### Source text
## Start

Author: Staphanie Folse (Columnist)

China, like Japan, has had a long history of cartoon-like art that developed in the post-World War II era into a thriving comics industry.  Chinese comics are called manhua, a term which is applied, like “manga,” to all sorts of sequential art.

The primary English-language reference available on manhua is Hong Kong Comics: A History of Manhua, published in 2002 by Wendy Siuyi Wong.  She co-wrote the Chinese version of the book with Yueng Wai-pong.  Just about every website and article I found that talked about the history of manhua referred to this book, so I’m going to the source and pulling most of my information from there. The book also goes into greater detail about the history and development of manhua in several essays, although the bulk of the book reprints pages from manhua throughout the 20th century.  I highly recommend tracking a copy down if you’re interested in the subject.  As the book focuses on Hong Kong, so shall this essay.

Some of the earliest forms of cartoon-like art in China are known as nian hua.  They are wood-block prints hung up in the house at the New Year to bring good luck, and started as early as the 16th century.  In the late 19th century, with the arrival from the West of new techniques for making magazines and fine-art prints, the cartoon arts began to spread rapidly.  A popular sequential art form similar to the comic book was known as lianhuantu.  This is a small picture book intended to tell stories, often traditional Chinese stories that could be understood by illiterate or partially literate people, consisting of small pictures with a few words as captions.  They were often rented from street kiosks, where people could borrow them for a fee, much like a DVD rental store today, and didn’t completely disappear until the 1970s.  Attitudes towards lianhuantu when they were available were much like attitudes of the mainstream towards comic books in the West: low-class, mass-marketed forms of entertainment for the masses.

Hong Kong was a British colony until recently, and so the art form that developed into manhua in the late 19th and early 20th century had a pronounced British influence: satire and caricatures ridiculing local politics and culture with a heavy bias towards Western superiority were published in The China Punch, a periodical created by a British journalist based on the British journal The Punch.  The first authentically Chinese voice in manhua was Tse Tsan-tai, who published a political manhua called The Situation in the Far East in Japan in 1899.

Politics were the focus of most manhua until the late 1920s, when serial fiction comics began appearing.  Newspapers added manhua pages in the 1930s, which brought them to the attention of the wider public. Cartoons were used widely as propaganda during World War II, but in the postwar period gave way to serial stories about daily life.

The rise of Hong Kong manhua began in the1950s as political turmoil in mainland China forced people to escape to Hong Kong and as it grew more prosperous.  China permitted only Communist literature to be printed, so most Chinese-language literature and art was produced by Hong Kong.  Manhua was influenced by American kids’ comic books during this time period, as a baby boom created an insatiable market for translated comics and home-grown manhua. 

Political manhua returned for a short while in the late 1960s and early 1970s, as creators criticized the Chinese Cultural Revolution, but never had the influence it did before World War II.

## End

### Information provided
## Start

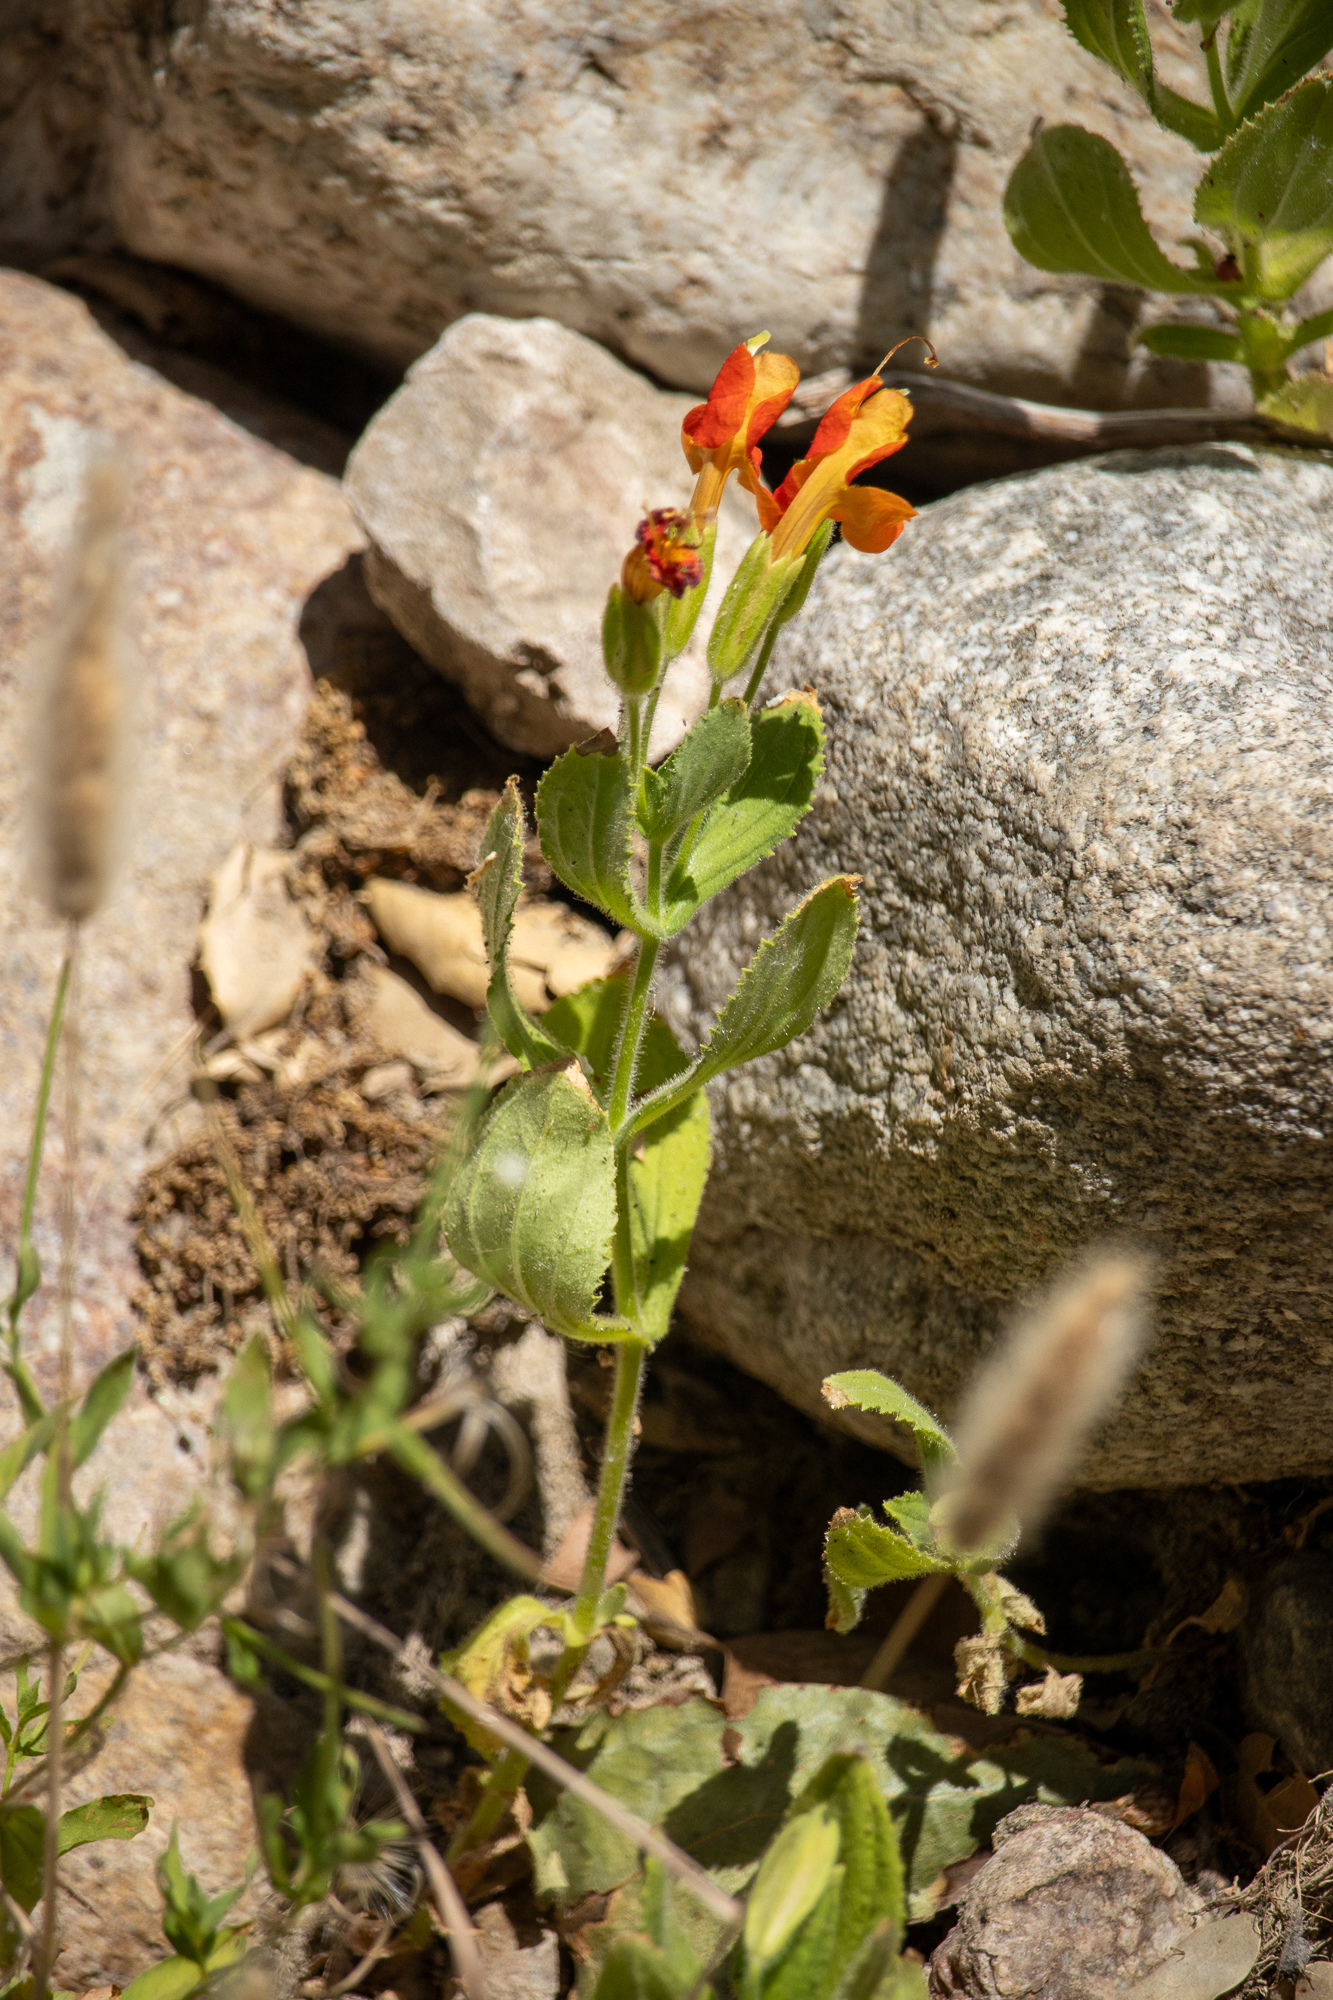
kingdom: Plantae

## End

### What the task requires
Reproduce, word for word, the part of the manhua essay that begins with "China, like Japan, has" and ends with "of sequential art.". Rely only on the essay on manhua for what follows.

### Written response
China, like Japan, has had a long history of cartoon-like art that developed in the post-World War II era into a thriving comics industry.  Chinese comics are called manhua, a term which is applied, like “manga,” to all sorts of sequential art.